A Fully Verified Persistency Library

Non-volatile memory (NVM) technologies offer DRAM-like speeds with the added benefit of failure resilience. However, developing concurrent programs for NVM can be challenging since programmers must consider both inter-thread synchronisation and durability aspects at the same time. To alleviate this, libraries such as FliT have been developed to manage transformations to durability, allowing a linearizable concurrent object to be converted into a durably linearizable one by replacing the reads/writes to memory by calls to corresponding operations of the FliT library.
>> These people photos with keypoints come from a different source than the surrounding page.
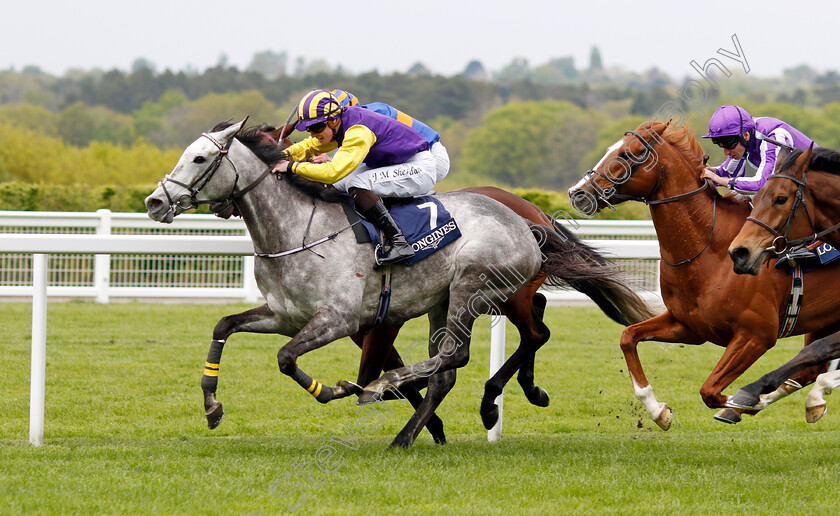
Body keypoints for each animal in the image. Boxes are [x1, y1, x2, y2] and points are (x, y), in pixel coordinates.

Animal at [146, 119, 656, 446]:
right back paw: (408, 434)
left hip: (473, 289)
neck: (297, 230)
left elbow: (289, 359)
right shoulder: (284, 316)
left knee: (461, 354)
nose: (154, 201)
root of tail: (527, 222)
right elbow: (224, 326)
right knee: (450, 368)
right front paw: (212, 406)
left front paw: (336, 390)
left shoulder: (341, 320)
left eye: (200, 158)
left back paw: (411, 399)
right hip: (444, 301)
However, a formal proof of correctness for FliT is missing, and standard proof techniques for durable linearizability are challenging to apply, since FliT itself is not durably linearizable. In this paper, we study the problem of proving correctness of transformations to durability. First, we develop an abstract persistency library (called PLib) that operationally characterises transformations to durability. We prove soundness of PLib via a forward simulation coupled with a prophecy variable used as an oracle about future behaviour. Second, we show correctness of the library FliT by proving that FliTrefines PLib under the realistic PTSO memory model, i.e., the persistent version of TSO memory model implemented by Intel architectures. The proof of refinement between FliT and PLib has been mechanised within the theorem prover KIV. Taken together, these proofs guarantee that FliT is also sound wrt transformations to durability.